TASKS AND EXERCISES >>
a) Answer these questions about the EP The Dungeons Are Calling from the text below:
(i) On which record label was the EP released?
(ii) Why were the EP and Sirens divided instead of forming one full-length debut?
(iii) What does the cover show?
b) Please pick out every line of the listing below that contains the string "JSON".

PAGE >>
The Dungeons Are Calling is an EP by the American heavy metal band Savatage, released in 1985 on Combat Records. Though the EP was not released until 1985, most of the songs featured on it and the debut album, Sirens, had been in the band set list since 1979, and are part of the Live in Clearwater and City Beneath the Surface EPs. The Dungeons Are Calling is a loosely based concept album and the title track, contrary to popular belief, is not about Hell or torture, but about the horrors of drug use. The song used many metaphors, which have been sometimes misunderstood.

The tracks on this EP were recorded the same day as the tracks for the Sirens album. The two were meant to be a full-length debut but were divided due to limited space for songs on vinyl. The two were released together in 2011 for the first time "as they were meant to be" (Jon Oliva).

The cover is a picture of a human skull with a homemade syringe, a reference to the title track of the album.

RECORDED DATA >>
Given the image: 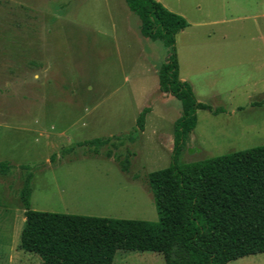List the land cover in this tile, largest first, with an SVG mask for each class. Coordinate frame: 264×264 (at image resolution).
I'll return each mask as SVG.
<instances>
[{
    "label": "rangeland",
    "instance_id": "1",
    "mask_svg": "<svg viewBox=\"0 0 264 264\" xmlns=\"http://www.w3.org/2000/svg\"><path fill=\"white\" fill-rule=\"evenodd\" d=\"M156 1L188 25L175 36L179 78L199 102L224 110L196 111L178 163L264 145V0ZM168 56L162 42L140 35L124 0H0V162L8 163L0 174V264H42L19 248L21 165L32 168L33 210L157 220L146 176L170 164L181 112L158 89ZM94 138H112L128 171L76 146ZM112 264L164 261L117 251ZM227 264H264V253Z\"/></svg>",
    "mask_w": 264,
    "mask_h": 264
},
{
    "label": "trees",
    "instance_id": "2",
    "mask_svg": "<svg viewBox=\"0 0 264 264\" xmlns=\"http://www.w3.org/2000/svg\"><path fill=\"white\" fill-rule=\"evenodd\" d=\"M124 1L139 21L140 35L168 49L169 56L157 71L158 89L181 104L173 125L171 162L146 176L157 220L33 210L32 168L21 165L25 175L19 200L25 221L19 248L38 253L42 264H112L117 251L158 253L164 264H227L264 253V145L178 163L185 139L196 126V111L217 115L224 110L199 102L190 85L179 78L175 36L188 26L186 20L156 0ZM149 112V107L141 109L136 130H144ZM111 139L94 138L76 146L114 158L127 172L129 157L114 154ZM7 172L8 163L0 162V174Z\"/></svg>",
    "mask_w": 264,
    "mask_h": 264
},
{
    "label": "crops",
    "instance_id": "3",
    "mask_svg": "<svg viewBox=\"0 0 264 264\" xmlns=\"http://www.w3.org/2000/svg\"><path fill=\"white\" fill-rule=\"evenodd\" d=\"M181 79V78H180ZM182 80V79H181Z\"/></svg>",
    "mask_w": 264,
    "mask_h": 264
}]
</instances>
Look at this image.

---

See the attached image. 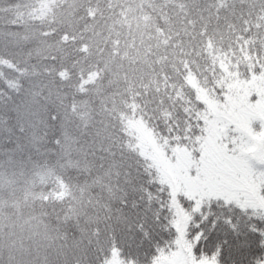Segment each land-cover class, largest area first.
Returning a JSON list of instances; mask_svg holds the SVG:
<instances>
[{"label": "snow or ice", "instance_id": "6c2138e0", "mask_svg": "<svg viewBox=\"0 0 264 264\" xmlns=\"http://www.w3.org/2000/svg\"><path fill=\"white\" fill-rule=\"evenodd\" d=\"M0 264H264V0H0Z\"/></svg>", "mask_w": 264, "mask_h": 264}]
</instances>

==

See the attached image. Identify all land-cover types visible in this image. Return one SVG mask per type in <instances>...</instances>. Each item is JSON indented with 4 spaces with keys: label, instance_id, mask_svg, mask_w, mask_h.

EXPECTED RESPONSES >>
a)
(i) Combat Records.
(ii) Vinyl had limited space for songs.
(iii) A human skull with a homemade syringe.

b)
Returning a JSON list of instances; mask_svg holds the SVG:
See the attached image. Identify all land-cover types visible in this image. Return one SVG mask per type in <instances>...</instances>. Each item is JSON indented with 4 spaces with keys: label, instance_id, mask_svg, mask_w, mask_h.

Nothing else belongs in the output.